If the company refuses to accept your offer and you want to dispute the breach notice further, or if you have been unfairly clamped or towed, you can challenge it at a Disputes Tribunal.
Advice and support
Parking enforcement – what you need to know
There are two types of public car parking in New Zealand – council-owned and operated parking, and privately-owned and operated parking for the public.
Council-owned parking primarily refers to on-street parking, although councils in some cities also operate off-street parking facilities and carpark buildings. Council-owned carparks are regulated under the Land Transport Act 1998. This specifies minimum signage requirements and the maximum fees and penalties for infringements issued by councils – for many infringements the penalties graduate according to the time elapsed. However, the cost of parking itself is not regulated – the council sets the fees according to demand.

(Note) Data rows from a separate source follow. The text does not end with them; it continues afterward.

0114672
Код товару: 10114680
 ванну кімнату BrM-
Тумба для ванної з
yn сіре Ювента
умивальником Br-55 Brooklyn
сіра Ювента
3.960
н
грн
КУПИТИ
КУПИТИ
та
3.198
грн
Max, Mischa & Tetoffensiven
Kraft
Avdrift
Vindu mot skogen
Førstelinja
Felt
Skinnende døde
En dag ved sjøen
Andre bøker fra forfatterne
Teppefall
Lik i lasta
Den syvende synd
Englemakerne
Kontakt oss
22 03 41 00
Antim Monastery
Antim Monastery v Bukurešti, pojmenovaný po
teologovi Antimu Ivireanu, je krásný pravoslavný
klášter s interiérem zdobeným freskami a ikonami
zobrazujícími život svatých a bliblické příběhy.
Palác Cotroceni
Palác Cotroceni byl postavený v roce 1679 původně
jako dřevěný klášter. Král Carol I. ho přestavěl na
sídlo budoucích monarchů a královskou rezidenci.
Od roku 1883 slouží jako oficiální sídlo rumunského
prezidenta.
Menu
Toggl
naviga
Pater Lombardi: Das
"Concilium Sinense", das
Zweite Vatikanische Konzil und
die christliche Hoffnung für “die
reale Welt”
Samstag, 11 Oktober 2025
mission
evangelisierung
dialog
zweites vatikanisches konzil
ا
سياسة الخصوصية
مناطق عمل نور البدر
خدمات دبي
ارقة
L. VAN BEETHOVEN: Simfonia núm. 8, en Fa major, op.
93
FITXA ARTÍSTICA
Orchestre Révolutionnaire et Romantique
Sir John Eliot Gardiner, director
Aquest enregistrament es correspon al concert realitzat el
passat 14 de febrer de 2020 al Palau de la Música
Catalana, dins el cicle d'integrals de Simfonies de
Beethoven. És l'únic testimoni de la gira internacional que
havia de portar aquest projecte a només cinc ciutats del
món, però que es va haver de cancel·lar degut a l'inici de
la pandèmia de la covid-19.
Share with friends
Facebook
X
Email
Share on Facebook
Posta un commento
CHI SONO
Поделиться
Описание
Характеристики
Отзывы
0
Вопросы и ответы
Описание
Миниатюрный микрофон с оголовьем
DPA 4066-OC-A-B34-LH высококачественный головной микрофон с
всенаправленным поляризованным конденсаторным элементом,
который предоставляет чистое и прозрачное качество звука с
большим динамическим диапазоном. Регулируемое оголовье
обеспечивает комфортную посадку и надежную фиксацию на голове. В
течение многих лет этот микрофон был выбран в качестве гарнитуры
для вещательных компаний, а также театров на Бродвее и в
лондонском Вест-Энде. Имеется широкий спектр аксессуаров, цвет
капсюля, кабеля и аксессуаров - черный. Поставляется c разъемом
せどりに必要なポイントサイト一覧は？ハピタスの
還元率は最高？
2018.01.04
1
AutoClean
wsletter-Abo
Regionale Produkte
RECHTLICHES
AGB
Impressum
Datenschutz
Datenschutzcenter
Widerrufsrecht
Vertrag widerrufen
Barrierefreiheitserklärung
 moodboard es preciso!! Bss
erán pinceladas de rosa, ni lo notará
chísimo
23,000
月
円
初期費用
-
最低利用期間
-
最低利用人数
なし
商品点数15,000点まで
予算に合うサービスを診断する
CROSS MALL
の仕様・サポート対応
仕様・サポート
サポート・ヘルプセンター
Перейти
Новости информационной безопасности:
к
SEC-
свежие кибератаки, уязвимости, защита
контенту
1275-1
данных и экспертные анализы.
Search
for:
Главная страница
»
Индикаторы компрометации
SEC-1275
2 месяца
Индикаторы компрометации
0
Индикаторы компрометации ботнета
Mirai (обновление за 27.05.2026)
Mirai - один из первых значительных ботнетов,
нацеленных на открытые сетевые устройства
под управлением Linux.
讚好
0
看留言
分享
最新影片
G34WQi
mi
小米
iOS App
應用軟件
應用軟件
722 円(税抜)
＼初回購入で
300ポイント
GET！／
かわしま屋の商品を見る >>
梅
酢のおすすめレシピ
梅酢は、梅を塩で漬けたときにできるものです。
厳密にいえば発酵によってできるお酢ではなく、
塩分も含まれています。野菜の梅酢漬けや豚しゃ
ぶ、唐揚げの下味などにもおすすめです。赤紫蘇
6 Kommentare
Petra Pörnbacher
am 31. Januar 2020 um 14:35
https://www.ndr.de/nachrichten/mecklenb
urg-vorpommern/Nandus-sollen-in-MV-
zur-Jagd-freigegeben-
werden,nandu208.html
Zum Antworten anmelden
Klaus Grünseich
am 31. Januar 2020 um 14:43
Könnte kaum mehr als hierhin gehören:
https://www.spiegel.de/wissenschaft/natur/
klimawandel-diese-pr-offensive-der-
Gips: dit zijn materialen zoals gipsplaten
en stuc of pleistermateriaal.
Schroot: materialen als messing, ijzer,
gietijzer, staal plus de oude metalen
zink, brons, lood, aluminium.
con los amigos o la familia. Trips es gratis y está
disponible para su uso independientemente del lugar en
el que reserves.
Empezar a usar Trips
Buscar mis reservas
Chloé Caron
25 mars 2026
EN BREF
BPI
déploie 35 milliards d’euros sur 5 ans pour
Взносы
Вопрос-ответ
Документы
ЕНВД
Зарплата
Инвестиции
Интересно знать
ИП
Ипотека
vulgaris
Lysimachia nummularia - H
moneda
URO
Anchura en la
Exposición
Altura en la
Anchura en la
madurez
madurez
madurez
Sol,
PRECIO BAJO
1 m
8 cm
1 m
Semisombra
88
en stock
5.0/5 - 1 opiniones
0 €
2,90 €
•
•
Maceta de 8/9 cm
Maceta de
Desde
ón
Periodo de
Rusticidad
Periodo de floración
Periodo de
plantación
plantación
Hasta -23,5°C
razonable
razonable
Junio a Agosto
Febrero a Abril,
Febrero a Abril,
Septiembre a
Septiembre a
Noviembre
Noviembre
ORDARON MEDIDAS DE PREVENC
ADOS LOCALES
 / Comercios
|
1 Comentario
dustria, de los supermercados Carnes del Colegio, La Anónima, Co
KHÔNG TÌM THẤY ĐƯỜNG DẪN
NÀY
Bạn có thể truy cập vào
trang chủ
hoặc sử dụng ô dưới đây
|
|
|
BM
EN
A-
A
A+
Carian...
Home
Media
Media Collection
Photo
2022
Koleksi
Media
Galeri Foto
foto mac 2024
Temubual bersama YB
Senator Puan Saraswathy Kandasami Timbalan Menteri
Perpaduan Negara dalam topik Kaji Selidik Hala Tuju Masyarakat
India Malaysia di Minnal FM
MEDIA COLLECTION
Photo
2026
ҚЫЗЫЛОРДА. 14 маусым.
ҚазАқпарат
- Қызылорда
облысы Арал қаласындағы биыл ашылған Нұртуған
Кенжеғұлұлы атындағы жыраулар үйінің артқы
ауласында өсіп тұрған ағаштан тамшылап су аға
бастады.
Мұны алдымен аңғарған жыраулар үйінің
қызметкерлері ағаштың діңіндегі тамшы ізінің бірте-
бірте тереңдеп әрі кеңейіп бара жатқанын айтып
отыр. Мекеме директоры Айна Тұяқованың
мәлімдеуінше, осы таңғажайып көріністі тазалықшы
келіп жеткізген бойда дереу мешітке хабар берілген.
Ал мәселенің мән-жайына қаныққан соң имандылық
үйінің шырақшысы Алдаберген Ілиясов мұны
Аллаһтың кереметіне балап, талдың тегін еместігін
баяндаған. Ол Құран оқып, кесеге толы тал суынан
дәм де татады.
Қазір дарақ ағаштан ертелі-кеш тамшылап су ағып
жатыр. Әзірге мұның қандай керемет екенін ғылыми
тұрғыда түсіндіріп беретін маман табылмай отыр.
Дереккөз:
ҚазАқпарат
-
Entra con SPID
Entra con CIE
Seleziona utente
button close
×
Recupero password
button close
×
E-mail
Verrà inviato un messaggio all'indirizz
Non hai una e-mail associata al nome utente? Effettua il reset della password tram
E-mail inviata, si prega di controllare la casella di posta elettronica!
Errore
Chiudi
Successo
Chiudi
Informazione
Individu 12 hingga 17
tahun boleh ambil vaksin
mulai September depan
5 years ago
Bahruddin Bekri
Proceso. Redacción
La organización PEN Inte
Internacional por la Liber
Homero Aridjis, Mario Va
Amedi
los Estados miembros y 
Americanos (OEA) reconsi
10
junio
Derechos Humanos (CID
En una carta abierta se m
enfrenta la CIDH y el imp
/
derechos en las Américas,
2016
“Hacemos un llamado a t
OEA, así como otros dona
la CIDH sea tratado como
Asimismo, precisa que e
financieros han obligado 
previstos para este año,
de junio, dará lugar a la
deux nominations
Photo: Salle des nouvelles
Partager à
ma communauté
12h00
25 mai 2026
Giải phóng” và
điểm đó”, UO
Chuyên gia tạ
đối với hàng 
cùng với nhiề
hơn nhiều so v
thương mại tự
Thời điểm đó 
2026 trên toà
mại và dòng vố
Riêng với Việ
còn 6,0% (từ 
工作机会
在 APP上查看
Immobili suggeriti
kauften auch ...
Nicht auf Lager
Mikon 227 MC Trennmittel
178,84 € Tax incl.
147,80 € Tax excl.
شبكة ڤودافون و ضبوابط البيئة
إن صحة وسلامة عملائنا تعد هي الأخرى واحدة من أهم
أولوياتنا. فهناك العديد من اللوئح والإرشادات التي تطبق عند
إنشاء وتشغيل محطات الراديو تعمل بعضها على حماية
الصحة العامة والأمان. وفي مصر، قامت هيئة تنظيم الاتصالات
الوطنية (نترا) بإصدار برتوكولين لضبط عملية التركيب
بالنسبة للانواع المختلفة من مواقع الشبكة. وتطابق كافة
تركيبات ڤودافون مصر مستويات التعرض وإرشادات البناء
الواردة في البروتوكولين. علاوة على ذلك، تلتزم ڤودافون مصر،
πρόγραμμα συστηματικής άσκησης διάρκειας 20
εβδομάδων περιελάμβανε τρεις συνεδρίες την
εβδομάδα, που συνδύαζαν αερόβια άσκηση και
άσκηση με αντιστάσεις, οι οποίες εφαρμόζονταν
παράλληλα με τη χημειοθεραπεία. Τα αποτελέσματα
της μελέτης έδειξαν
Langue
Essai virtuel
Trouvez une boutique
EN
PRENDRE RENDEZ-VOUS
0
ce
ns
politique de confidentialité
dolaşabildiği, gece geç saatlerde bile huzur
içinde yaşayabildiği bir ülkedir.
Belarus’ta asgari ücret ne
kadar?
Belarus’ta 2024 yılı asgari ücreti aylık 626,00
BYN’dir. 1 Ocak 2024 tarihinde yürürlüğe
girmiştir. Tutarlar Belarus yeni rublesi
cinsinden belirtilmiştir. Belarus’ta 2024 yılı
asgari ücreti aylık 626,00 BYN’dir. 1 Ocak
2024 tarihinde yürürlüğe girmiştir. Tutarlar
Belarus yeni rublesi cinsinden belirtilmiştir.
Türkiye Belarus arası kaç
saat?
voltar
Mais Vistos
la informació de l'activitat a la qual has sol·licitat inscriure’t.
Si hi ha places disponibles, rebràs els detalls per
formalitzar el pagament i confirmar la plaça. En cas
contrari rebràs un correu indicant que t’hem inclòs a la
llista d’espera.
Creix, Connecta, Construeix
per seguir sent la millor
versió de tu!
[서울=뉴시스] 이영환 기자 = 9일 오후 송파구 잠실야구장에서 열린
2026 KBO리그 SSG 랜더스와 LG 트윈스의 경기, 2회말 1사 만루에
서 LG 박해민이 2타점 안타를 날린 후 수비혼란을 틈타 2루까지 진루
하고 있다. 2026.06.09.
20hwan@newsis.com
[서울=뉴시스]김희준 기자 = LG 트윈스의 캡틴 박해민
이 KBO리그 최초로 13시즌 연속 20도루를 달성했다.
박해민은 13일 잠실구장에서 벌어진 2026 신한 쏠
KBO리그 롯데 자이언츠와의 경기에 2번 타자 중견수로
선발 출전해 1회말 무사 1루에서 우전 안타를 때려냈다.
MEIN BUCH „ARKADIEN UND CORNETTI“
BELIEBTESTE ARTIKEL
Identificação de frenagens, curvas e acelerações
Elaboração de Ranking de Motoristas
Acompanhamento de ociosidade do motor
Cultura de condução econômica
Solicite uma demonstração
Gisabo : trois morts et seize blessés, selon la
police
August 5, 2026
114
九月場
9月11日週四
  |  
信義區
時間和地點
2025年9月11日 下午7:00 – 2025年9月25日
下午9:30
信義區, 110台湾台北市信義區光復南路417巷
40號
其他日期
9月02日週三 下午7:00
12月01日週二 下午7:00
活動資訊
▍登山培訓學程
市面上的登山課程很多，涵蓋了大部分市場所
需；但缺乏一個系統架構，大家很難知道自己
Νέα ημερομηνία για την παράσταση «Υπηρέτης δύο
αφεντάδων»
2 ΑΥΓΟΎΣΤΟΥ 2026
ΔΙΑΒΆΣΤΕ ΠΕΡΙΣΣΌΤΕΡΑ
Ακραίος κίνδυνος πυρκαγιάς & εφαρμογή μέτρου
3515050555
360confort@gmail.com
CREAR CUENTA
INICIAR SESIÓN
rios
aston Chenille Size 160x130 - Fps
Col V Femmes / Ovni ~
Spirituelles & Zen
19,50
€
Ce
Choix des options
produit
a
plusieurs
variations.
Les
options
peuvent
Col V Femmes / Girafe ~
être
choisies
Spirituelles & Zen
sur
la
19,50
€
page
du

Privately-owned public parking
Privately-owned public carparks refer to parking buildings and off-street parking that charges for the use of carparks, as well as free customer-only off-street parking like malls, supermarkets or other shops.
Unlike council parking, all private parking is unregulated. There are no specified statutory rules governing signage requirements or penalties. Consequently, at some sites the quality and quantity of signage can be poor (or non-existent), and vary from one operator to the next. The private parking companies also set their own penalties, and, unlike council parking, these are not scaled according to time elapsed.
Because they are unregulated by statutory requirements, any penalties the operators issue are not legal fines. They are commonly referred to as ‘breach notices’, signifying a breach of contract between the driver and parking company. Although privately-owned carparks are unregulated, as with any business transaction, the parking companies are subject to the Fair Trading Act.
Some private parking operators have adopted a voluntary Code of Practice which recommends best practice guidelines for enforcement and signage. This includes guidelines on signage, enforcement and appeals.